« Nous faisons actuellement un immense effort pour que l’Acropole, le site le plus visité de Grèce qui domine le centre d’Athènes, soit la plus belle possible pour les Jeux, mais je ne peux pas garantir quel sera le résultat, les délais sont très serrés », a déclaré hier à l’AFP Maria Ioannidou, directrice du service de restauration des monuments de l’Acropole.
Concluant un immense chantier de restauration ouvert en 1975, les interventions actuelles portent sur le temple d’Athéna Niké, qui doit être totalement reconstruit après avoir été démonté, le Parthénon, où une grande grue attend de remettre en place huit colonnes démontées de la face nord et les Propylées, où une partie de l’antique toiture à caissons en marbre doit être reconstituée.
En octobre dernier, le ministre de la Culture, Evangelos Venizelos, avait assuré que les téléspectateurs du monde entier verraient l’Acropole « sous sa plus belle parure » lors des Jeux, avec « un niveau d’avancement des travaux tel que la présentation des monuments sera au meilleur niveau possible ».
Mais sur tous les projets, visant pour la plupart à réparer les dommages infligés aux marbres par l’oxydation de parties métalliques placées lors des restaurations d’avant-guerre, « nous avons pris du retard car des problèmes non prévisibles ont surgi », a indiqué Mme Ioannidou.
Pour les siècles prochains
Sur les Propylées, l’entrée monumentale du rocher sacré, il a ainsi fallu démonter 191 pièces, soit 100 de plus que programmé.
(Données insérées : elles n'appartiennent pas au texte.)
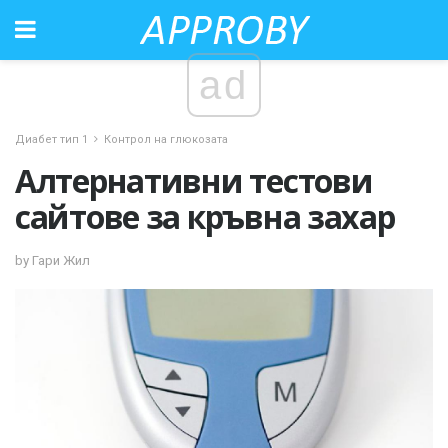
ad
Диабет тип 1
Контрол на глюкозата
Алтернативни тестови
сайтове за кръвна захар
by Гари Жил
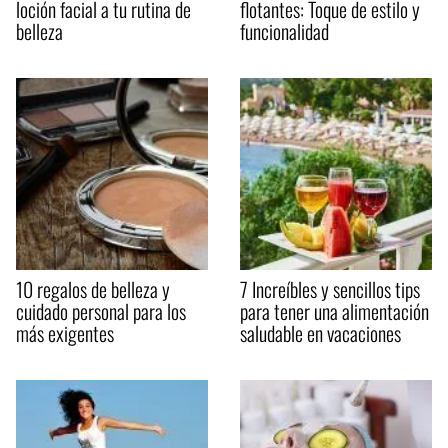
loción facial a tu rutina de
flotantes: Toque de estilo y
belleza
funcionalidad
10 regalos de belleza y
7 Increíbles y sencillos tips
cuidado personal para los
para tener una alimentación
más exigentes
saludable en vacaciones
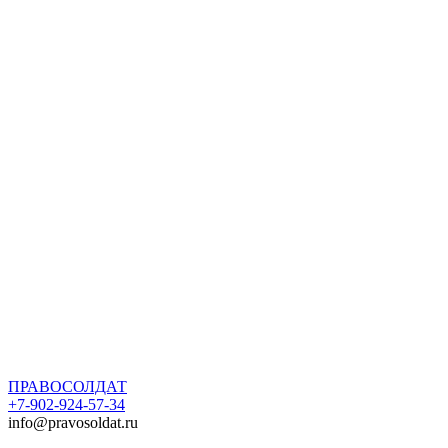
ПРАВОСОЛДАТ
+7-902-924-57-34
info@pravosoldat.ru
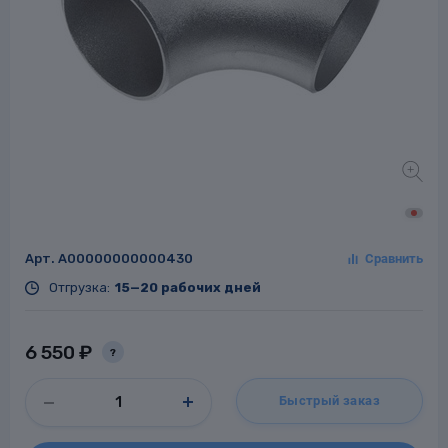
Заглушки для труб
ладки для
труб
Арт.
A00000000000430
Фланцы стальные
Отгрузка:
15—20 рабочих дней
а стальные
6 550 ₽
?
Быстрый заказ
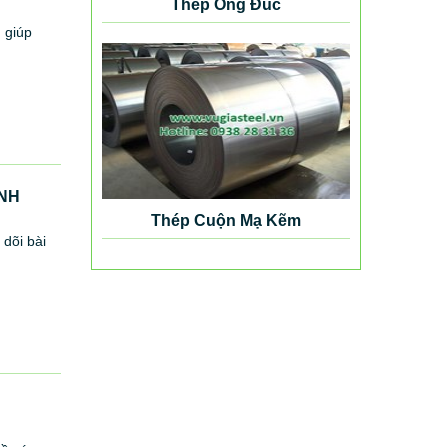
Thép Ống Đúc
 giúp
ÌNH
Thép Cuộn Mạ Kẽm
 dõi bài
Les huit colonnes de la face nord du Parthénon se sont aussi révélées beaucoup plus abîmées que prévu et toutes n’auront peut-être pas retrouvé leur place en 2004.
Quant au remontage du petit temple d’Athéna Niké, dont les 300 pièces gisent actuellement au sol, il ne devrait commencer qu’en septembre, au lieu de janvier dernier, a précisé à l’AFP le responsable du programme, Dominique Giraud. « Nous avons passé un temps fou à nettoyer les marbres d’ajouts en ciment dont nous ne soupçonnions pas l’existence », a-t-il expliqué. Pour que la place du temple, en retrait de l’entrée du site, ne reste pas vide pour le rendez-vous olympique, les équipes ont été doublées, les congés suspendus et les heures supplémentaires multipliées. M. Giraud se veut du coup rassurant : « Au moins une grande partie du monument sera prête, quant aux échafaudages, si nécessaire, nous les démonterons provisoirement », affirme-t-il.
« C’est une éventualité, mais après tout, nous n’avons pas à avoir honte des échafaudages et des grues, qui attestent de l’immense travail, salué internationalement, que nous menons pour sauver les monuments », a toutefois souligné Mme Ioannidou.
« De toute manière, notre priorité n’est pas l’échéance des Jeux, qui n’est jamais qu’un rendez-vous de circonstance, mais la qualité du travail sur le long terme, et là dessus, nous avons le plein soutien du ministère de la Culture », a-t-elle ajouté. « Je travaille pour les 2 500 années à venir, alors les Jeux, c’est un peu éphémère, et j’en ai un peu assez de voir cet argument sans cesse brandi, a renchéri M. Giraud. Après tout, le projet pour l’Athéna Niké était prêt depuis 1992, il n’y avait qu’à le commencer plus tôt ».